For BigQuery, register a query_mode='materialized' table with a SQL body:

agnes admin register-table orders_90d \
    --source-type bigquery \
    --query-mode materialized \
    --query @docs/queries/orders_90d.sql \
    --schedule "every 6h"

The scheduler runs the query through the DuckDB BigQuery extension on each tick that's due, writes the result as a parquet, and the analyst picks it up on the next agnes pull.
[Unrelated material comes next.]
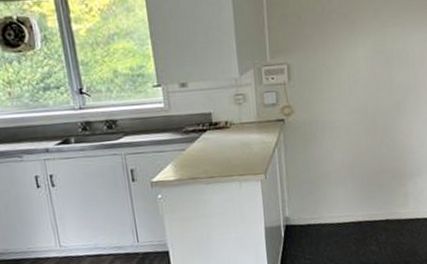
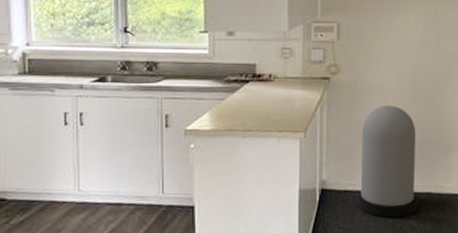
trash can: none [319,140,378,246] -> present [358,105,418,218]

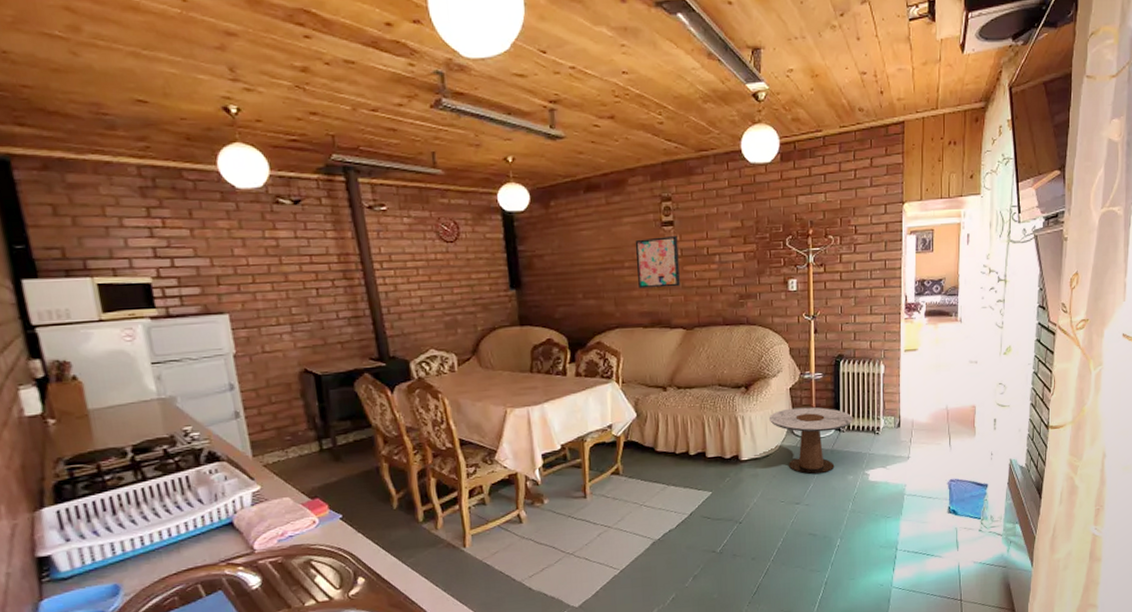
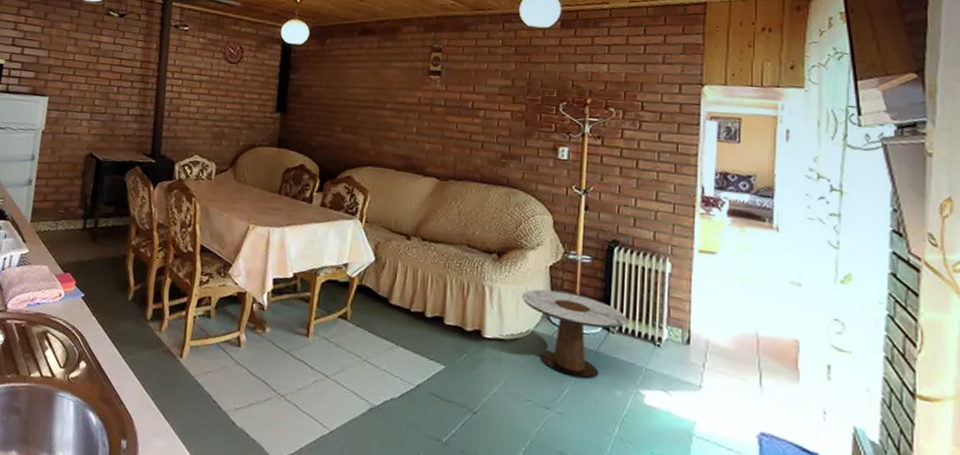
wall art: present [635,236,680,289] -> none [397,84,443,136]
Cost guardrail: data_source.bigquery.max_bytes_per_materialize (default 10 GiB) — operations exceeding the BQ dry-run estimate are skipped.

Development Setup

# Create and activate virtual environment
python3 -m venv .venv && source .venv/bin/activate

# Install dependencies
uv pip install ".[dev]"

# Run FastAPI locally with hot reload
uvicorn app.main:app --reload

# Run the test suite
pytest tests/ -v

Project Structure

├── src/                    # Core engine
│   ├── db.py               # DuckDB schema (system.duckdb, analytics.duckdb)
│   ├── orchestrator.py     # SyncOrchestrator — ATTACHes extract.duckdb files
│   ├── repositories/       # DuckDB-backed CRUD (sync_state, table_registry, users, etc.)
│   ├── profiler.py         # Data profiling
│   └── catalog_export.py   # OpenMetadata catalog export
├── app/                    # FastAPI application
│   ├── main.py             # App setup, router registration
│   ├── api/                # REST API (sync, data, catalog, admin, auth)
│   ├── auth/               # Auth providers (Google OAuth, email magic link, desktop JWT)
│   └── web/                # HTML dashboard routes
├── connectors/             # Data source connectors (extract.duckdb contract)
│   ├── keboola/            # Keboola: extractor.py (DuckDB extension) + client.py (fallback)
│   ├── bigquery/           # BigQuery: extractor.py (remote-only via DuckDB BQ extension)
│   └── jira/               # Jira: webhook + incremental parquet → extract.duckdb
├── cli/                    # CLI tool (`agnes pull`, `agnes query`, `agnes admin`)
├── services/               # Standalone services (scheduler, telegram_bot, ws_gateway, etc.)
├── scripts/                # Utility + migration scripts
├── config/                 # Configuration templates (instance.yaml.example)
├── docs/                   # Documentation + metric YAML definitions
└── tests/                  # Test suite (633 tests)

Configuration

File Purpose
config/instance.yaml Instance-specific settings: branding, data source type, auth provider, Google domain
.env Secrets and environment variables — never committed
system.duckdb table_registry table Table definitions managed via POST /api/admin/register-table (or PUT /api/admin/registry/{id} to update) or the web UI

Copy the example to get started:

cp config/instance.yaml.example config/instance.yaml

See config/instance.yaml.example for all available options.

Documentation

Full index: docs/README.md — every doc, organized by audience (analyst / operator / developer).

Key entry points:

Contributing

  1. Fork the repository and create a feature branch.
  2. Run pytest tests/ -v to verify all tests pass before opening a pull request.
  3. Keep commits focused and messages concise.
  4. Open a pull request against main with a clear description of the change.

For bugs and feature requests, open a GitHub issue.

License

This project is licensed under the MIT License.